[[ Data provided, beginning ]]
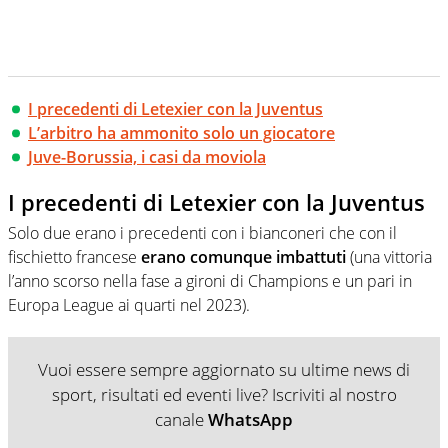
I precedenti di Letexier con la Juventus
L’arbitro ha ammonito solo un giocatore
Juve-Borussia, i casi da moviola
I precedenti di Letexier con la Juventus
Solo due erano i precedenti con i bianconeri che con il
fischietto francese
erano comunque imbattuti
(una vittoria
l’anno scorso nella fase a gironi di Champions e un pari in
Europa League ai quarti nel 2023).
Vuoi essere sempre aggiornato su ultime news di
sport, risultati ed eventi live? Iscriviti al nostro
canale
WhatsApp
[[ Data provided, end ]]
*What is needed:*
Put the text of the material above into a Markdown table with the columns No. and Line, one numbered row for each line and no rows for blank lines. Leave the picture out of the table.

*Result of the exercise:*
| No. | Line |
|---|---|
| 1 | I precedenti di Letexier con la Juventus |
| 2 | L’arbitro ha ammonito solo un giocatore |
| 3 | Juve-Borussia, i casi da moviola |
| 4 | I precedenti di Letexier con la Juventus |
| 5 | Solo due erano i precedenti con i bianconeri che con il |
| 6 | fischietto francese |
| 7 | erano comunque imbattuti |
| 8 | (una vittoria |
| 9 | l’anno scorso nella fase a gironi di Champions e un pari in |
| 10 | Europa League ai quarti nel 2023). |
| 11 | Vuoi essere sempre aggiornato su ultime news di |
| 12 | sport, risultati ed eventi live? Iscriviti al nostro |
| 13 | canale |
| 14 | WhatsApp |